EXCERPT TO READ.
----

On 2018-11-02 17:21, Erik Joelsson wrote:
Nice work!
What exactly are you measuring, "make hotspot" or some other target?
Yes, "make hotspot".
If we can find a reasonable set of extra files for the windows pch
that restores all or most of the performance, that would of course be
preferable. I doubt we will find a significantly better selection on
Mac compared to Linux though.
It seems the best selection for Mac more or less exactly equals Linux.
Which is nice. For Windows, I was able to more or less precisely match
the original behaviour with the Linux set + the four inline.hpp files I
removed for Linux:
# include "oops/oop.inline.hpp"
# include "memory/allocation.inline.hpp"
# include "oops/access.inline.hpp"
# include "runtime/handles.inline.hpp"
Then I got from the original:
real 6m39.035s
user 0m58.580s
sys 2m48.138s
hotspot with original pch
to:
real 6m18.645s
user 0m55.963s
sys 2m28.264s
hotspot with new pch, BKM (on and above 130), including inline
Quite good for just adding four more files depending on the Windows
platform.
By adding yet some more include files (and keeping the inline files), I
was able to improve Windows compile time somewhat more:
real 6m7.355s
user 0m55.718s
sys 2m26.153s
hotspot with new pch on and above 110, including inline
Then I also added this set:
// 130-110
# include "runtime/thread.inline.hpp"
# include "utilities/bitMap.inline.hpp"
# include "oops/arrayOop.inline.hpp"
# include "gc/shared/gcId.hpp"
# include "runtime/mutexLocker.hpp"
# include "oops/objArrayOop.inline.hpp"
# include "classfile/javaClasses.inline.hpp"
# include "memory/referenceType.hpp"
# include "oops/weakHandle.hpp"
# include "oops/compressedOops.inline.hpp"
# include "gc/shared/barrierSet.hpp"
# include "utilities/stack.hpp"
# include "gc/g1/g1YCTypes.hpp"
# include "memory/padded.hpp"
# include "logging/logHandle.hpp"
This starts to look a bit specialized (the g1 files is likely to need
#ifdef guards etc), so maybe it's not worth it.

----

RAW DATA.
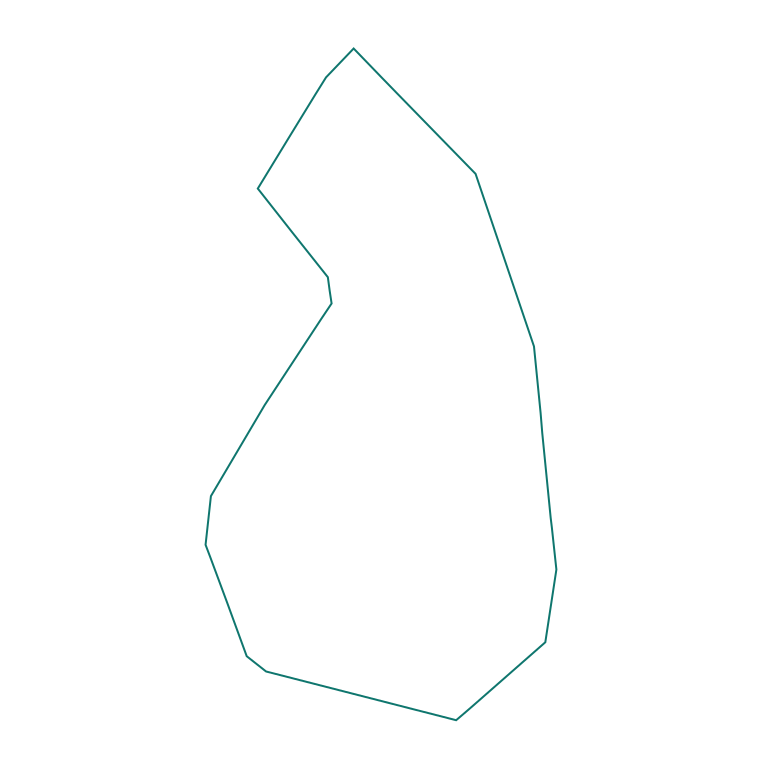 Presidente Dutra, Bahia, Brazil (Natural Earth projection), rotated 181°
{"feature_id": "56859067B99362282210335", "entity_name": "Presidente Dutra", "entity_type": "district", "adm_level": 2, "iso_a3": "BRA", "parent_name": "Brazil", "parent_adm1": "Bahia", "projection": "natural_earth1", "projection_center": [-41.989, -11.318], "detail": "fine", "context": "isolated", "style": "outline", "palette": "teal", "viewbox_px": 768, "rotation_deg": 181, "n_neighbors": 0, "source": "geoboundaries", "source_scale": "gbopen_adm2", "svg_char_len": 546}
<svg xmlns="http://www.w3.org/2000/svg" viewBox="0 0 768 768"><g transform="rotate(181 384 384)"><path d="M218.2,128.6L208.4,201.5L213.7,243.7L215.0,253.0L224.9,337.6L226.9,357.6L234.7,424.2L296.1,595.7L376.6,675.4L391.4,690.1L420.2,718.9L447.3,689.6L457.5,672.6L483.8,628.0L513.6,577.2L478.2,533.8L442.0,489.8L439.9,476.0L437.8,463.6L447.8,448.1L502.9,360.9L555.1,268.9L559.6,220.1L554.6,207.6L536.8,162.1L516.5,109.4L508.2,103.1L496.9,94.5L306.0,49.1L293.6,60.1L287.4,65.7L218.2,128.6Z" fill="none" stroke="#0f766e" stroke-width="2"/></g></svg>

----

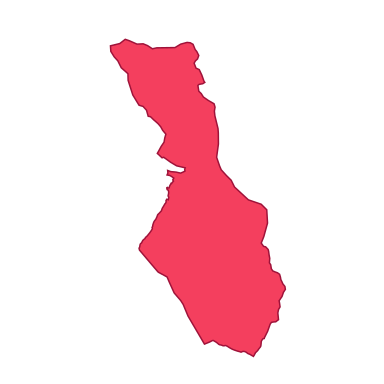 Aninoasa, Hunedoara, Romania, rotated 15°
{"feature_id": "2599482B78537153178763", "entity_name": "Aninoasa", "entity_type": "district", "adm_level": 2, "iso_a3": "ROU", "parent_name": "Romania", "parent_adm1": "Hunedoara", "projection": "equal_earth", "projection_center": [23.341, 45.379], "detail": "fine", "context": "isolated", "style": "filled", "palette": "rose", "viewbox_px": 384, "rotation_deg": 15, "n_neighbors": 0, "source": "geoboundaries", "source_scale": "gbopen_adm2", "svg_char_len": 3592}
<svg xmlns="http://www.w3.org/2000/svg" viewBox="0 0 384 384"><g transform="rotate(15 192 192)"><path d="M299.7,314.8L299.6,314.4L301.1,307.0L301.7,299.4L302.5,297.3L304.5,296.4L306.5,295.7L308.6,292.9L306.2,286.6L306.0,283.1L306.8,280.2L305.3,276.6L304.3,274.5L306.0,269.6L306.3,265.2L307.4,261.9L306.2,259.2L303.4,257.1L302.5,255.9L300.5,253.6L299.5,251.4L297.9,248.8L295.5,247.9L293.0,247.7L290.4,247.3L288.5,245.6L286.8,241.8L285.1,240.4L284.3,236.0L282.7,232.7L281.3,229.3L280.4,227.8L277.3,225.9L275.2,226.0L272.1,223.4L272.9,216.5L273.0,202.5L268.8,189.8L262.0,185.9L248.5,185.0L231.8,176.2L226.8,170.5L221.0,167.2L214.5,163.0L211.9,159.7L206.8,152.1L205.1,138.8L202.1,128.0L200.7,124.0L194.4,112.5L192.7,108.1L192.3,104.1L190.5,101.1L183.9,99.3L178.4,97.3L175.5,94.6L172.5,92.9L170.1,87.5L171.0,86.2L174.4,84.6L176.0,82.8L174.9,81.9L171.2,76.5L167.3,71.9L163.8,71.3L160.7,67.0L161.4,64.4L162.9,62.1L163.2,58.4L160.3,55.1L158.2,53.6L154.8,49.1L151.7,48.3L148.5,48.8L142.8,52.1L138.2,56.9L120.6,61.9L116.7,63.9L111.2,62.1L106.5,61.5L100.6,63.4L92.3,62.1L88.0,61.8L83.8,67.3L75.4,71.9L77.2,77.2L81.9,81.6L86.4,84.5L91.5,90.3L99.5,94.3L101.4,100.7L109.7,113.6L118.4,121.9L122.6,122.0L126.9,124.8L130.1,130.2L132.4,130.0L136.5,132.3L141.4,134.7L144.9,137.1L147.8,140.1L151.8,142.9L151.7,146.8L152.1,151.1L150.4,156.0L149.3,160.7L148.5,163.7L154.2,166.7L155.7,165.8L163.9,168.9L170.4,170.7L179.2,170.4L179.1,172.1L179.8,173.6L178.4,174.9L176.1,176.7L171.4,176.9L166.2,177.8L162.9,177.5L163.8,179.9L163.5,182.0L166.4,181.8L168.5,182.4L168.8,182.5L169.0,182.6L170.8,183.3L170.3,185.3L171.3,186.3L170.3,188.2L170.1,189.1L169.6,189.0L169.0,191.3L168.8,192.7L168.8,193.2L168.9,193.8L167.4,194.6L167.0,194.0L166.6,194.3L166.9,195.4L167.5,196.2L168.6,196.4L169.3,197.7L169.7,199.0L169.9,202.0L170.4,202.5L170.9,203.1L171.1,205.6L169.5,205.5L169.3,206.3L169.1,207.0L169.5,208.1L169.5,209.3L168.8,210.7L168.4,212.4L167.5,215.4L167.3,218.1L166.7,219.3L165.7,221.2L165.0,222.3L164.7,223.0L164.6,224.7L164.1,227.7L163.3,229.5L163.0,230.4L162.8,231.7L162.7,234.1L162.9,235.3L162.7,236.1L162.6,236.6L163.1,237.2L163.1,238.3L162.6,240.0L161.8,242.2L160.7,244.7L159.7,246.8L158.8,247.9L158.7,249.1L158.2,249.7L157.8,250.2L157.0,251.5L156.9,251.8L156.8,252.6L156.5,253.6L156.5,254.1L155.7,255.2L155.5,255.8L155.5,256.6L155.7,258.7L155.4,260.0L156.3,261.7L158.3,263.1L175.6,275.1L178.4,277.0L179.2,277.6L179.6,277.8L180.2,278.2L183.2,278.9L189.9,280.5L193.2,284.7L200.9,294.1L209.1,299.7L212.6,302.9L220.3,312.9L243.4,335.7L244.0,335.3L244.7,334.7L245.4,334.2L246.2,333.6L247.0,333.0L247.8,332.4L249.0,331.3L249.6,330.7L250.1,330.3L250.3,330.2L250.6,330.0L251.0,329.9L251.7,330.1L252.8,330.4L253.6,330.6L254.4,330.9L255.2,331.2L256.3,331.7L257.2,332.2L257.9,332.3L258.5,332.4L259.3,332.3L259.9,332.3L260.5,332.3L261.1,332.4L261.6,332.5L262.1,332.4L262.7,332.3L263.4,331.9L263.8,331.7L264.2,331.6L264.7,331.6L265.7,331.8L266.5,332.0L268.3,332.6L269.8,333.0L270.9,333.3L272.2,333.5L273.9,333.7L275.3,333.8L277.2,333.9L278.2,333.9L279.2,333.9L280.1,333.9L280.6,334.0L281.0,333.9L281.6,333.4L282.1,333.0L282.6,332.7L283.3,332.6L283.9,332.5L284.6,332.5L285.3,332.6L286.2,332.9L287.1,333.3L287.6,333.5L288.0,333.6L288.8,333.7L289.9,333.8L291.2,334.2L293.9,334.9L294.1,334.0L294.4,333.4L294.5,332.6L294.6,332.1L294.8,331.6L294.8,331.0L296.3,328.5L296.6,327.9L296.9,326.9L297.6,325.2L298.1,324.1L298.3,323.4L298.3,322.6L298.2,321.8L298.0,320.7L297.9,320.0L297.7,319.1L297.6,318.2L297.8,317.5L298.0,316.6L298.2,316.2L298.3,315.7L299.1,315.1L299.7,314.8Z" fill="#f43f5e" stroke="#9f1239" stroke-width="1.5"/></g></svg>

----

WHAT YOU ARE ASKED TO DO. Decide whether each statement below agrees with the message about precompiled headers, answering yes or no and quoting the words of the message that decide it. (a) The best file selection for Mac turned out to be about the same as the one for Linux. (b) The timings were taken by building some target other than "make hotspot". (c) The four inline.hpp files added for Windows were ones that had been removed for Linux.

RESULT OF THIS EXERCISE.
(a) Yes: "It seems the best selection for Mac more or less exactly equals Linux."
(b) No: "Yes, "make hotspot"."
(c) Yes: "the Linux set + the four inline.hpp files I removed for Linux"